Now, when they buy these notes, I think we ought to make it possible for them to cash them in at any time.  If you needed the money, bring it to the church.  But in order to do that, to be solvent, to be liquid like that, we have to give.  For, ultimately, every one of those notes has to be paid, and that’s why we must do both.  We must give, and we must save for God.  There’s a genius in that.  Look at this.  The Young Adult director came to me and said, “If I have five departments, we will give you ten thousand dollars a year on the building program for each one of the five departments.  If I have six departments, we’ll give you ten thousand dollars a year.  If I have seven departments, we’ll give you ten thousand dollars a year.  If I have eight departments, we’ll give you ten thousand dollars a year.”

Well, how in the earth do you have the departments and you don’t have the departments?  How do you get the money when you don’t have the departments?  That’s why you go in debt.  We go in debt, and build a building, and organize the departments, then with the help of the new people, and the new partners, and the new prayers, and the new families we’re able to pay the debt.  They share it with us. That’s why going in debt.

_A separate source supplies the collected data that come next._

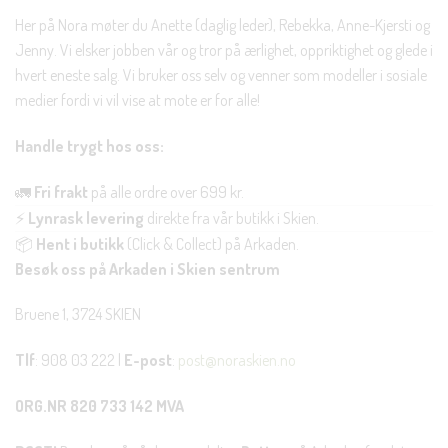
Her på Nora møter du Anette (daglig leder), Rebekka, Anne-Kjersti og
Jenny. Vi elsker jobben vår og tror på ærlighet, oppriktighet og glede i
hvert eneste salg. Vi bruker oss selv og venner som modeller i sosiale
medier fordi vi vil vise at mote er for alle!
Handle trygt hos oss:
🚛
Fri frakt
på alle ordre over 699 kr.
⚡
Lynrask levering
direkte fra vår butikk i Skien.
📦
Hent i butikk
(Click & Collect) på Arkaden.
Besøk oss på Arkaden i Skien sentrum
Bruene 1, 3724 SKIEN
Tlf
: 908 03 222 |
E-post
:
post@noraskien.no
ORG.NR 820 733 142 MVA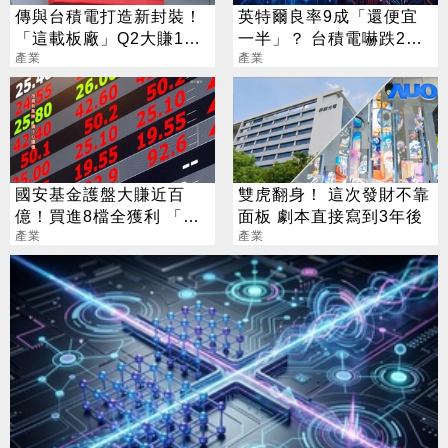
傳與台積電打造新封裝！
英特爾良率9成「還便宜
「這載板廠」Q2大賺124
一半」？ 台積電嚇跌2%
億創新高
產業
專家揭數字背後真相
產業
國安基金護盤大賺近百
雙虎翻身！ 這次發財不靠
億！買進8檔全獲利 「這
面板 劇本直接寫到3年後
檔」貢獻逾7成7
產業
產業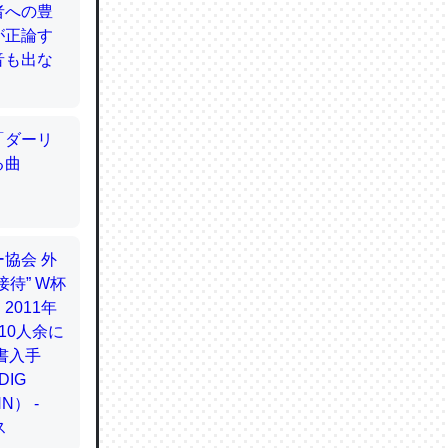
的に変化し
う孝行もで
ど、それ
的に変化し
作ったけ
的に変化し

Now, I must close.  To me, in my praying and in my devotions, as I bow my head before God, I have the deep personal conviction as the pastor, and as a Christian, and as a believer in Jesus, I have the deep personal conviction that I have the right to expect God’s blessings upon us when we do our best for Him.  It is no longer to me a prayer, “Now, Lord, if.  Now, Lord, perchance.  Now, Lord, possibly.  Now, Lord, maybe.”  I have no feeling like that when I take it before God.  I have this kind of a conviction.  “Lord, we are doing our best for Thee.  It is a great program, and a great ministry, and dear God, we have a right to claim the promise that the Lord will be with us [Matthew 28:19-20], and that His presence will work with us, and that God will see us through.  And Lord, offering to Thee our best, we have the right to expect God’s Holy Spirit to work with us.” 

And in this common intercession, I think we are unbeatable and invincible.  Prayer is the union that binds us together with cords of gold to the throne of God.  Prayer is the great transmission line to the powerhouse in heaven.  Prayers are the hands that are lifted up for God to fill.  Prayer is the great moving genius that knits us together in one great heavenly fellowship.  That’s the communion.  That’s the koinōnia.  That’s the binding cord that puts us in lock step.  Today, every day of this year, from the beginning of it as God looks down upon us to the end of it at the time of the consummation when victory and triumph crown our faithfulness, I am ready, I’m committed.  It is now for God to bless, to guide with His eyes [Psalms 32:81].

Our Lord, in these days past we have been frightened at what the Lord seemingly was leading us to do, but we’re not afraid any longer.  There are giants to overcome [Numbers 13:31-33].  There is a land to possess, but God is with us, and He makes us well able [Numbers 14:6-9].  So thank Thee, Lord, for the victory even before it comes to pass, to the glory of Jesus and to the saving of souls, in His dear name, amen [Matthew 28:19-20; Acts 1:8].

Now let’s sing our song of appeal.  And while we sing it, a family you, a couple you, a one somebody you in the balcony, on the lower floor, to give your heart to the Lord, to come into the fellowship of the church, if for any reason the Spirit of Jesus presses upon your heart the appeal, you come.  On the first note of the first stanza, step into that aisle and down here to the front, and by the side of the pastor, “We’ve decided, pastor, and we’re coming.”  God be with you as you answer with your life, while we stand and while we sing.